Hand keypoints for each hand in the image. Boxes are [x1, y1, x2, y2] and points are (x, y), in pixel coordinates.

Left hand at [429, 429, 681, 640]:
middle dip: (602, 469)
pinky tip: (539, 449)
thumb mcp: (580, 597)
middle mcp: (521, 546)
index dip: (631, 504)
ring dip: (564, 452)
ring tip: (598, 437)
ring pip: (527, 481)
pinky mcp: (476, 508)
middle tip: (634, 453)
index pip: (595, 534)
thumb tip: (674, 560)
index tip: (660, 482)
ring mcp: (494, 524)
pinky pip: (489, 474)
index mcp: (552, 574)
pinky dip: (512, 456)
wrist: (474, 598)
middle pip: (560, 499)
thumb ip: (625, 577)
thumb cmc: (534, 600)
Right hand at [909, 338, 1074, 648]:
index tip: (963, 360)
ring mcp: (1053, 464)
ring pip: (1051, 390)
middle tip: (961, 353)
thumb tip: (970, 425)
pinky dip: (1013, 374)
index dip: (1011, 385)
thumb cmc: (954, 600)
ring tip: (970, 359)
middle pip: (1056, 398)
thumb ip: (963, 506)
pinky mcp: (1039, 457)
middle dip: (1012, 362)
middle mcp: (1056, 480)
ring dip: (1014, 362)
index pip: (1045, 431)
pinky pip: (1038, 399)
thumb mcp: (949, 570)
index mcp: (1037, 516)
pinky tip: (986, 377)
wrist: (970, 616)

# [What this task involves]
Copy each line of the material where "pinky" is found.

# [Solved exercise]
pinky tip: (539, 449)
pinky mcp: (476, 508)
pinky pip: (489, 474)
pinky dip: (512, 456)
pinky dip: (1013, 374)
pinky mcp: (1039, 457)
pinky pip: (1038, 399)
pinky tip: (986, 377)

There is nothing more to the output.